Corentin Schimel : Le barreau de Paris Solidarité sélectionne des avocats spécialistes du droit de la propriété intellectuelle. Le fait d’avoir un nombre important d’avocats permet d’établir un roulement entre avocats, qui ont des journées très remplies et peuvent difficilement multiplier les dossiers pro bono.
AJ : Votre association fête ses 5 ans. De nouveaux sujets ont-ils émergé pendant cette période ?
Lucie Tréguier : Quelques décisions ont marqué les esprits mais le Code de la propriété intellectuelle n’a pas radicalement changé. En revanche, beaucoup d’artistes s’interrogent au sujet de l’intelligence artificielle : ont-ils le droit de l’utiliser ? S’ils le font, ont-ils encore des droits sur les œuvres qu’ils créent par ce biais ? La jurisprudence n’a pas encore tranché en France mais de grandes lignes semblent se dessiner. De manière très synthétique, on peut les résumer ainsi : l’œuvre, pour être protégée, doit être originale, c’est-à-dire porter l’empreinte de la personnalité de l’auteur. Dès lors, l’auteur n’aura pas de droit si une création est uniquement générée par l’IA – il ne pourra pas prouver l’empreinte de sa personnalité – mais il en aura si cette dernière est utilisée comme outil. Si un artiste utilise l’IA comme simple outil, retravaille, retouche et réitère les images générées par l’IA, il n’y a aucune raison que son œuvre ne soit pas protégée. Le raisonnement est le même que pour les œuvres numériques qui existent depuis des décennies et peuvent être protégées par le droit d’auteur, si l’auteur peut prouver qu’elles portent l’empreinte de la personnalité de leur créateur.
Corentin Schimel : Les géants du numérique et de l’intelligence artificielle redéfinissent les contours du droit d’auteur.
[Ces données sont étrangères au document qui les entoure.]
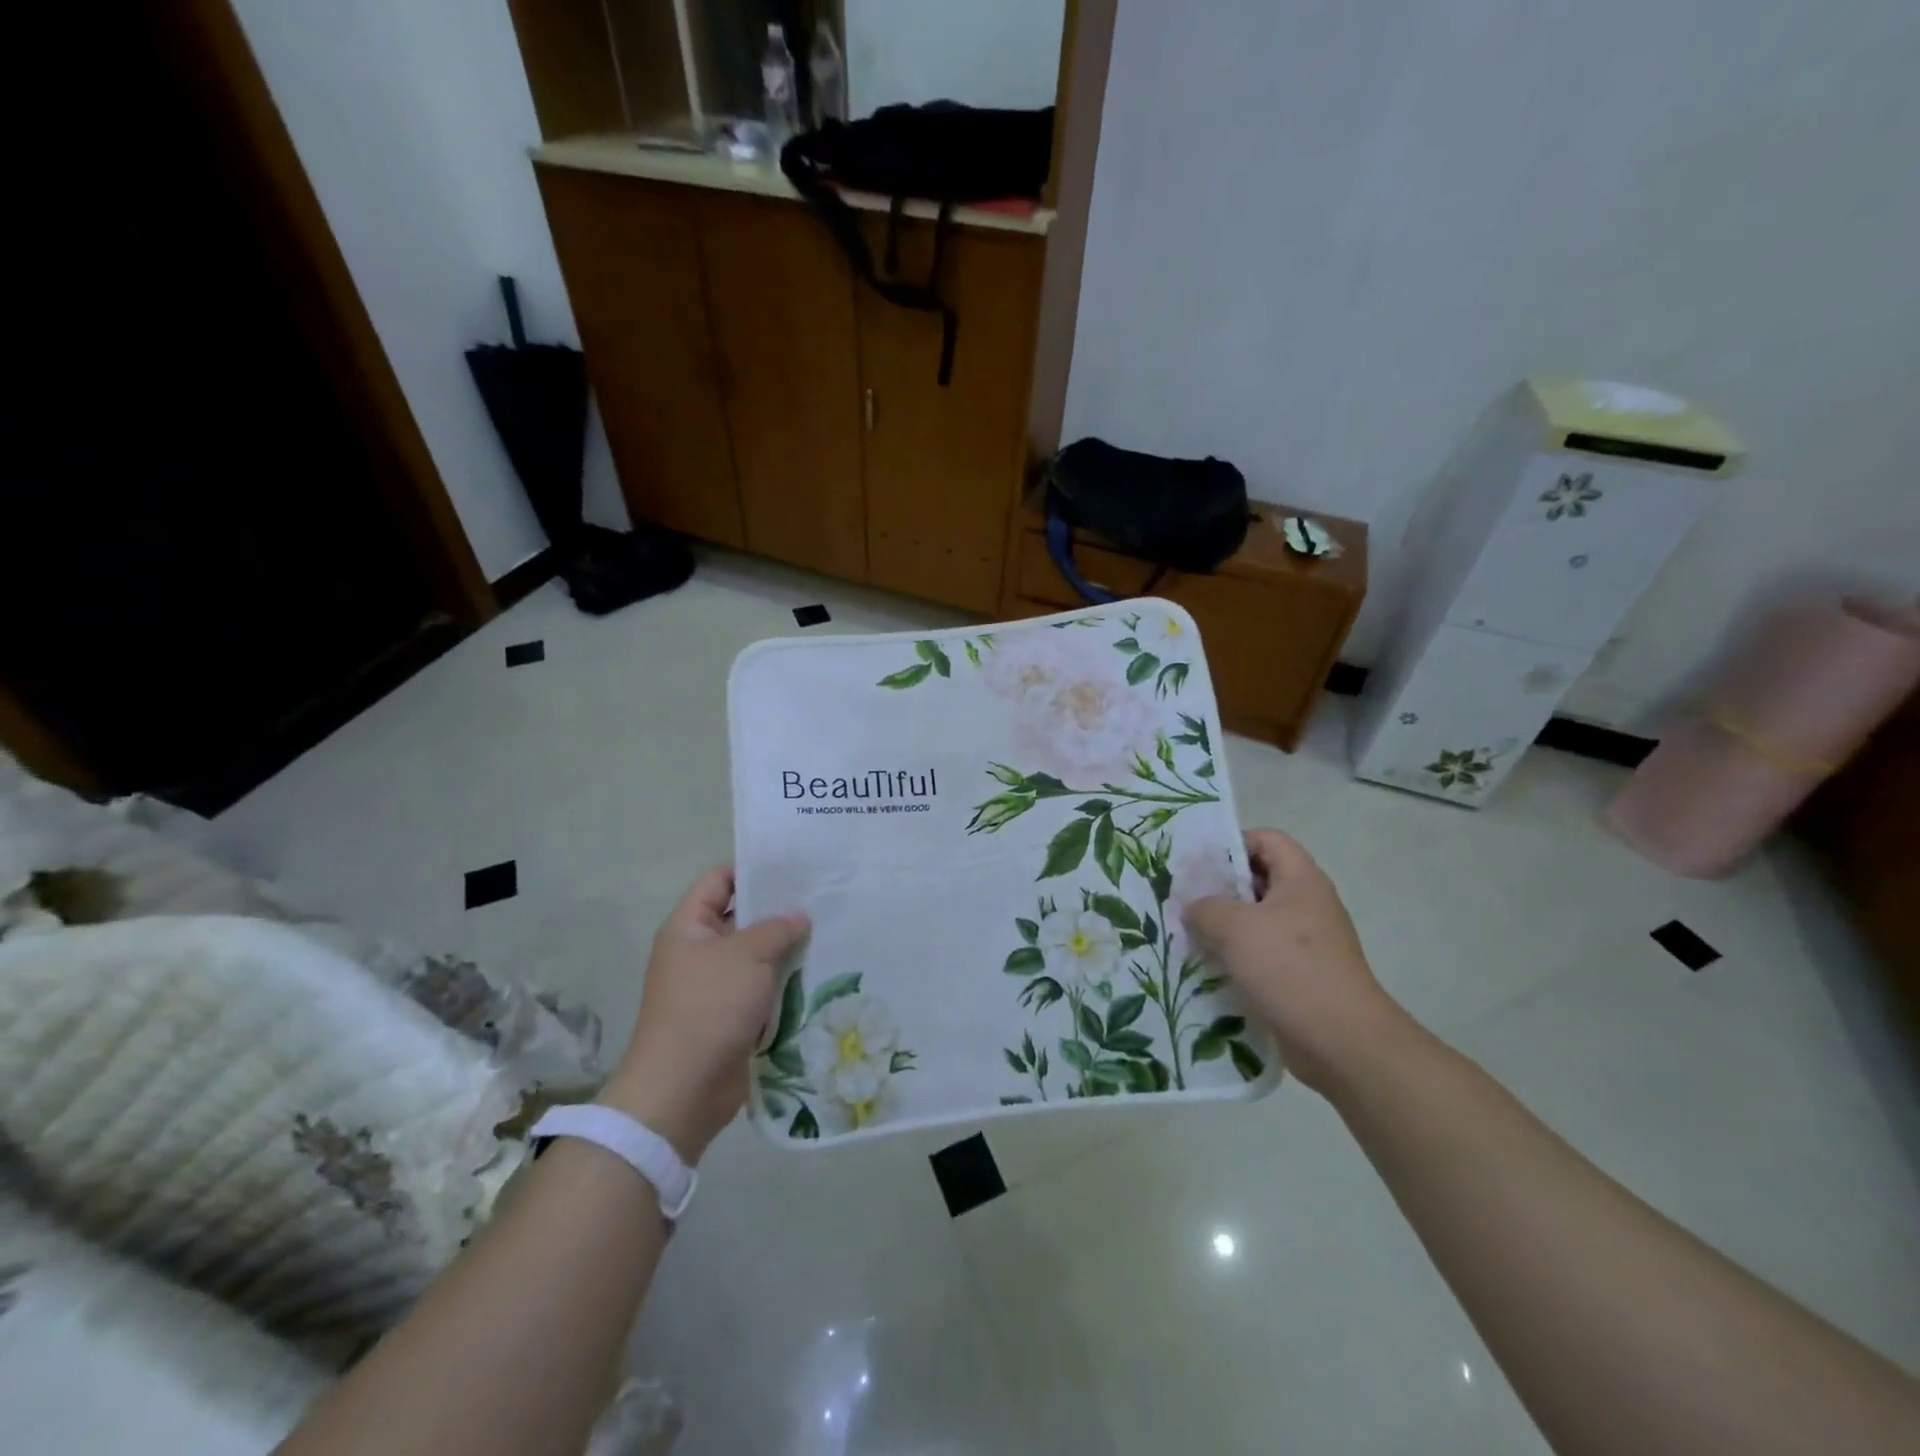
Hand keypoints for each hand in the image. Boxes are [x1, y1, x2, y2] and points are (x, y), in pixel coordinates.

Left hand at [601, 867, 808, 1163]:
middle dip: (780, 912)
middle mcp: (699, 953)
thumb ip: (777, 928)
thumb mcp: (746, 956)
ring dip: (788, 950)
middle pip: (742, 919)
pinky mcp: (732, 1018)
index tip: (793, 866)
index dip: (752, 870)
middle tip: (823, 899)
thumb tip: (798, 916)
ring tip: (831, 932)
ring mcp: (715, 987)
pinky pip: (763, 990)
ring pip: (757, 957)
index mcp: (689, 928)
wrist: (683, 1090)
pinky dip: (786, 984)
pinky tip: (821, 974)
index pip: (719, 881)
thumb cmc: (708, 1008)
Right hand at [1182, 829, 1407, 1096]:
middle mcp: (1307, 904)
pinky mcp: (1300, 976)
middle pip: (1258, 880)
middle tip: (1182, 899)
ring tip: (1187, 935)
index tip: (1198, 864)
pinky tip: (1207, 970)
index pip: (1266, 839)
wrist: (1341, 1042)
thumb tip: (1193, 909)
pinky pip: (1261, 955)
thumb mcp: (1234, 927)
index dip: (1232, 844)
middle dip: (1219, 889)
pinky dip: (1235, 959)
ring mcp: (1306, 943)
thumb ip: (1205, 907)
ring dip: (1222, 928)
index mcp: (1301, 880)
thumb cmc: (1290, 969)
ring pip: (1256, 921)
Les artistes s’interrogent sur l’outil mais aussi sur la possibilité d’être remplacés. Ils le redoutent, car ce sont des métiers dans lesquels il est déjà difficile de percer. La majorité des questions que reçoit l’association portent néanmoins sur des sujets plus classiques, comme les contrats ou la contrefaçon.
AJ : Votre association a-t-elle de nouveaux projets ?
Corentin Schimel : Nous voulons continuer à nous faire connaître des nouveaux acteurs culturels en France. Que nos partenaires aient le réflexe de réorienter vers nous et que le plus grand nombre d’artistes puissent bénéficier des solutions que nous pouvons leur apporter. Que les milieux artistiques dans lesquels nous sommes peu identifiés apprennent notre existence et n’hésitent pas à se tourner vers nous. Nous aimerions également développer des partenariats à l’international pour fédérer des structures associatives aux objectifs similaires.